Стихли покашливание и шорох. В зале за занавесом, во всем просторном здании районного клуба, наступила внимательная тишина. На столе президиума шелестели бумаги…

А в темном углу сцены, среди свернутых холстов на полу, среди щитов, оконных переплетов, дверей, каких-то брусьев с торчащими гвоздями, сжавшись в комок, пачкая платье о побелку фанерной колонны, давилась в молчаливых рыданиях Катя, маленькая, потерянная в этом пыльном хаосе.

18

Каждый вечер за окном над крышами коршуновских домов распахиваются закаты, то золотисто-нежные, как пронизанная солнцем вода в ручье с песчаным дном, то густые, непроницаемые, как начавшая темнеть бронза, то свирепо багрянистые, тяжелые, давящие, то бунтующие, с раскаленными вздыбленными тучами.

Что ни вечер, то закат, и каждый раз новый, схожих нет.

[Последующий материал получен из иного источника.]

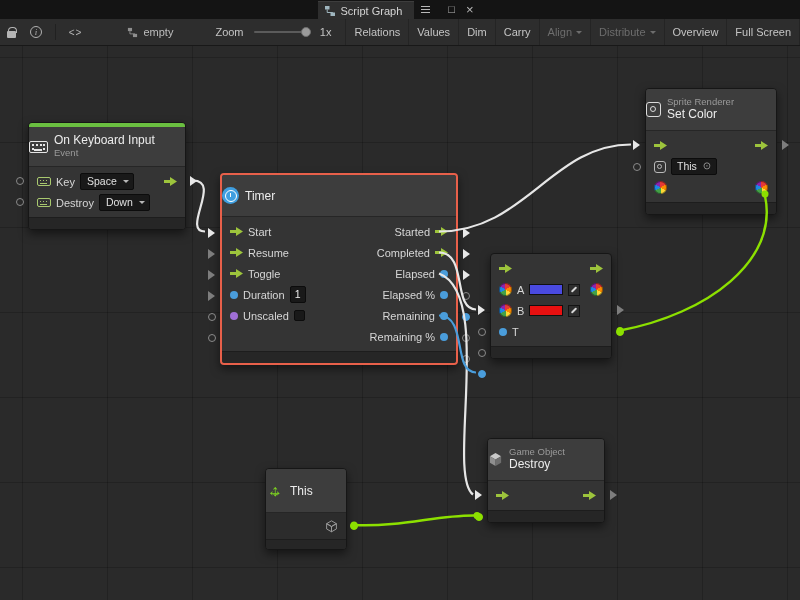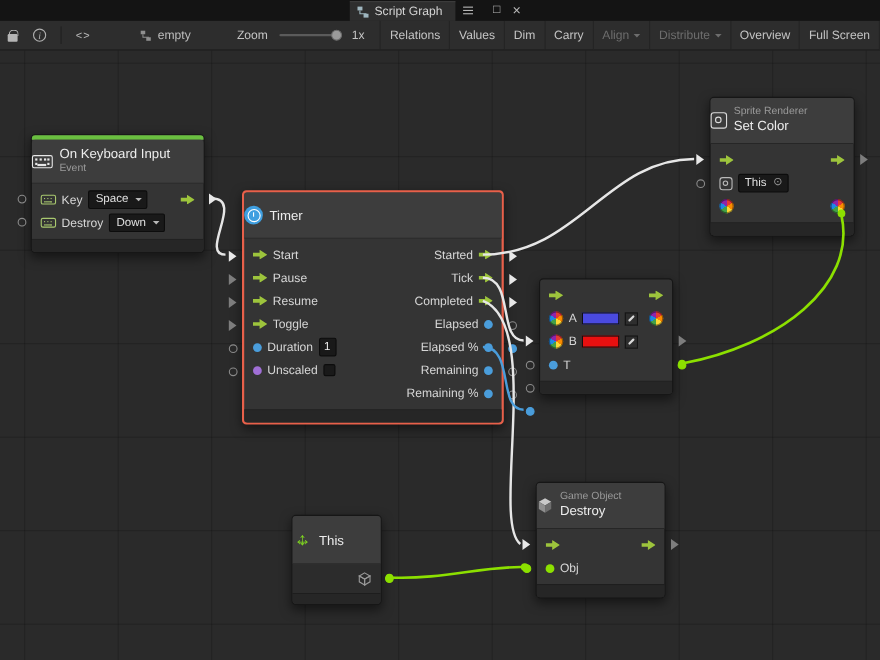--- a/index.html
+++ b/index.html
@@ -227,28 +227,20 @@
       <div class="row">
         <span class="flow"></span>
         <span class="lbl">Start</span>
         <span class="rgt">
             <span class="lbl">Started</span>
             <span class="flow"></span>
           </span>
       </div>
       <div class="row">
         <span class="flow"></span>
-        <span class="lbl">Pause</span>
-        <span class="rgt">
-            <span class="lbl">Tick</span>
-            <span class="flow"></span>
-          </span>
-      </div>
-      <div class="row">
-        <span class="flow"></span>
         <span class="lbl">Resume</span>
         <span class="rgt">
             <span class="lbl">Completed</span>
             <span class="flow"></span>
           </span>
       </div>
       <div class="row">
         <span class="flow"></span>
         <span class="lbl">Toggle</span>
         <span class="rgt">
@@ -397,24 +389,20 @@
         <span class="ttl">Destroy</span>
       </span>
     </div>
     <div class="rows">
       <div class="row">
         <span class="flow"></span>
         <span class="rgt">
             <span class="flow"></span>
           </span>
       </div>
-      <div class="row">
-        <span class="dot green"></span>
-        <span class="lbl">Obj</span>
-      </div>
     </div>
     <div class="nfooter"></div>
     <span class="pt on" style="left:-13px;top:51px"></span>
     <span class="pc on-green" style="left:-13px;top:74px"></span>
     <span class="pt" style="right:-13px;top:51px"></span>
   </div>
 
   <svg class="wires" width="800" height="554" viewBox="0 0 800 554">
     <path d="M193,134.5 C 222,134.5 181,185.5 205,185.5" stroke="#e6e6e6" stroke-width="2.2" fill="none"></path>
     <path d="M439,185.5 C 525,185.5 552,98.5 631,98.5" stroke="#e6e6e6" stroke-width="2.2" fill="none"></path>

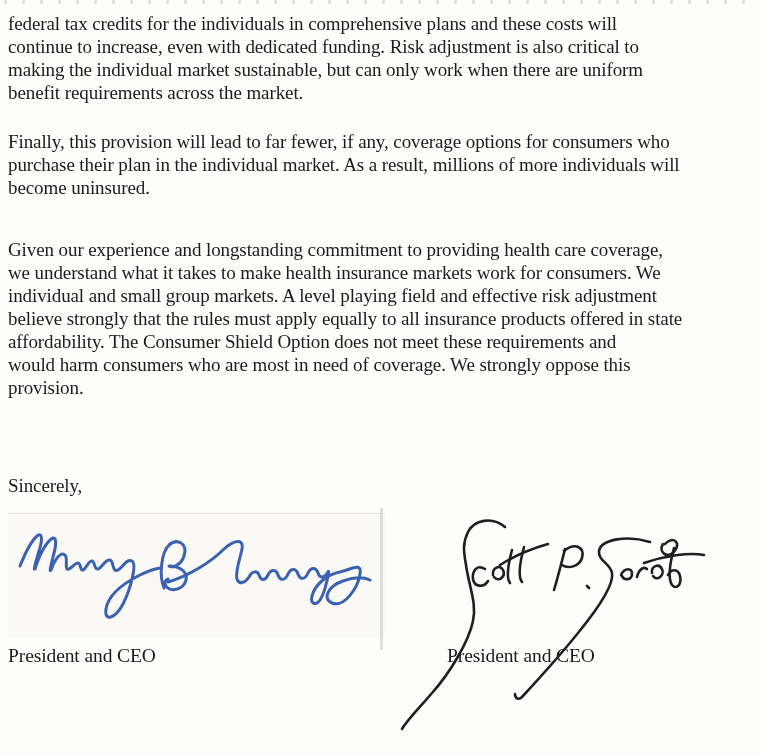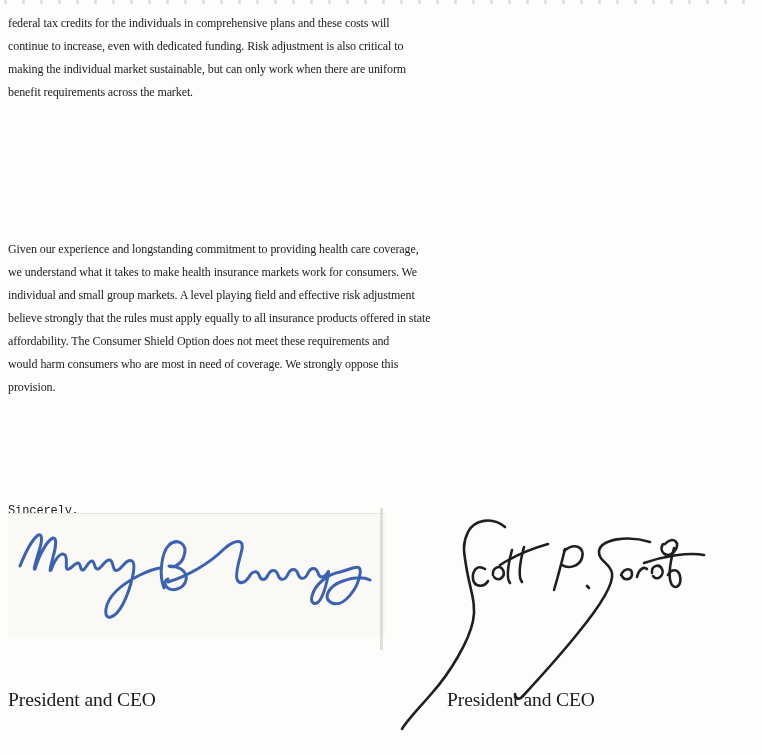--- a/index.html
+++ b/index.html
@@ -13,40 +13,40 @@
   }
   .top-artifact{
     position:absolute;top:0;left:4px;width:754px;height:4px;
     background:repeating-linear-gradient(90deg, rgba(90,90,90,0.30) 0 3px, transparent 3px 18px);
     opacity:.55;
   }
   .para{position:absolute;left:8px;width:752px;}
   .line{
     white-space:nowrap;
     height:23px;line-height:23px;
-    font-size:12px;letter-spacing:-0.1px;
+    font-size:19px;letter-spacing:-0.1px;
   }
   .p1{top:12px;}
   .p2{top:130px;}
   .p3{top:238px;}
-  .closing{position:absolute;left:8px;top:500px;font-family:Liberation Mono, monospace;}
+  .closing{position:absolute;left:8px;top:474px;}
   .sig-patch{
     position:absolute;left:8px;top:513px;width:377px;height:123px;
     background:#fbf9f6;
     border-top:1px solid rgba(190,186,176,0.35);
   }
   .sig-edge-artifact{
     position:absolute;left:380px;top:508px;width:3px;height:142px;
     background:#dededa;
   }
   .sig-blue{position:absolute;left:10px;top:516px;z-index:3;}
   .sig-black{position:absolute;left:388px;top:503px;z-index:3;}
   .sig-blue path{stroke-width:3;fill:none;stroke-linecap:round;stroke-linejoin:round;}
   .sig-black path{stroke-width:2.6;fill:none;stroke-linecap:round;stroke-linejoin:round;}
-  .titles{position:absolute;top:643px;z-index:1;margin-top:44px;}
+  .titles{position:absolute;top:643px;z-index:1;}
   .titles-left{left:8px;}
   .titles-right{left:447px;}
   .title-line{
     white-space:nowrap;
     height:25px;line-height:25px;
     font-size:19.5px;letter-spacing:-0.1px;
   }
 </style>
 </head>
 <body>
@@ -55,20 +55,25 @@
 
   <div class="top-artifact"></div>
 
   <div class="para p1">
     <div class="line">federal tax credits for the individuals in comprehensive plans and these costs will</div>
     <div class="line">continue to increase, even with dedicated funding. Risk adjustment is also critical to</div>
     <div class="line">making the individual market sustainable, but can only work when there are uniform</div>
     <div class="line">benefit requirements across the market.</div>
   </div>
 
+  <div class="para p2">
+    <div class="line">Finally, this provision will lead to far fewer, if any, coverage options for consumers who</div>
+    <div class="line">purchase their plan in the individual market. As a result, millions of more individuals will</div>
+    <div class="line">become uninsured.</div>
+  </div>
 
   <div class="para p3">
     <div class="line">Given our experience and longstanding commitment to providing health care coverage,</div>
     <div class="line">we understand what it takes to make health insurance markets work for consumers. We</div>
     <div class="line">individual and small group markets. A level playing field and effective risk adjustment</div>
     <div class="line">believe strongly that the rules must apply equally to all insurance products offered in state</div>
     <div class="line">affordability. The Consumer Shield Option does not meet these requirements and</div>
     <div class="line">would harm consumers who are most in need of coverage. We strongly oppose this</div>
     <div class="line">provision.</div>
   </div>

Но всегда одинаков силуэтный рисунок под этими закатами — две острые крыши, одна повыше, другая пониже, поприземистей, на одной выпирает слуховое окно, на другой торчит короткая труба, меж крышами незатейливое кружево черемуховой листвы да вскинут на высоком шесте скворечник.

И оттого что этот рисунок неизменен, словно оправа в переливающемся камне, сами разнохарактерные закаты, кажется, имеют одну неуловимую общую черту — бессилие. Они бунтуют, они давят, они ласкают, но каждый вечер те же крыши с трубой и слуховым окном, та же черемуховая листва, тот же на тонком шесте скворечник.